ManuKaracho ManuKaracho - 1 year ago 50
Javascript Question

How to do this condintional mention RegEx properly?

I insert mentions into textareas with this markup:

@User Name Can Have Spaces(userId: number)

@Javier Hernadez(5)

I have a JSON-List of Users:
var users = [{name: 'Javier Hernandez',id: 5},{...}];

Now I want to convert the markup to a plain HTML code:

var myHtml = "..."; // loaded externally and contains the markup
var matches = myHtml.match(/@([a-z\d_]+)/ig);

But that does not work for usernames with spaces, and I won't get the user ID.

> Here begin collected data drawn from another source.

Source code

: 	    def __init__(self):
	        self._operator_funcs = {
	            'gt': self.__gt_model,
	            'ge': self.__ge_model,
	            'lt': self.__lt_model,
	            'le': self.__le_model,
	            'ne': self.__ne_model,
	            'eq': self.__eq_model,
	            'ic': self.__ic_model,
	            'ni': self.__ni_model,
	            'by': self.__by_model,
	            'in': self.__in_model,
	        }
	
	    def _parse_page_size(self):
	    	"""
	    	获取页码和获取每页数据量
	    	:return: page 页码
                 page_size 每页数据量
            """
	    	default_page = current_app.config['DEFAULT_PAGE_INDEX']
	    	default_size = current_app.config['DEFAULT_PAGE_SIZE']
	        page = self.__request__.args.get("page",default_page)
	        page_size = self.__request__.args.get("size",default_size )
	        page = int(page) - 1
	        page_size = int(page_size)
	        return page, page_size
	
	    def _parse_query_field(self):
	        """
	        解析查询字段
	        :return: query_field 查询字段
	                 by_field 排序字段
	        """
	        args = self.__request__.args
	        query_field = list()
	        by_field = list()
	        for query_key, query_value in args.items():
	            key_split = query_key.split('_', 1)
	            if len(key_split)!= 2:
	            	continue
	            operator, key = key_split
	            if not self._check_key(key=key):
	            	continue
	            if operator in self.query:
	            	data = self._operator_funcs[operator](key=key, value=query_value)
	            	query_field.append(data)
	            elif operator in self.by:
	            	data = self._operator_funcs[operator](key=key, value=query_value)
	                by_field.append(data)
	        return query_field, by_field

I would now iterate over the matches, check if the user in the markup exists in my
array and replace the matches in a template string

<a href="path/to/user/{id}>{name}</a>

How would I do that properly?

Answer Source

First, an analysis of your current regex and why it doesn't work :

  • @ is the literal @ character, nothing to see here
  • [...] is a character class. It will match any (one) of the characters it contains
  • [a-z\d_] is a character class composed of every lowercase letter, every digit (represented by their own character class \d) and the underscore
  • + is a quantifier which means the token it modifies must be matched at least once and can be matched more than once. Here it applies to the previous character class
  • /pattern/flags is one of Javascript's regular expressions syntax
  • i is the case-insensitive flag. In this case, it means the character class will also match uppercase letters although it only contains lowercase letters
  • g is the global flag. It means that the regex will attempt to match multiple results rather than returning on the first encountered.

So you're trying to match @User Name Can Have Spaces(userId: number), but your regex does not match spaces as you mentionned, nor parenthesis.

You could add these three characters to the character class, as follows :

/@([a-z\d_ ()]+)/gi

However, a better traduction of what you're trying to match, in my opinion at least, would be the following :

/@[a-z\d_ ]+\(\d+\)/gi

Where we match an username that can contain letters, digits, underscores and spaces, followed by a space, opening parenthesis, number and closing parenthesis. The parenthesis must be escaped so they are understood as the literal character rather than an regex group.

If you want to extract easily the username and the user id separately, you might want to use the following, where they are each grouped in their respective group :

/@([a-z\d_ ]+)\((\d+)\)/gi

Here's a regex101 link to test it.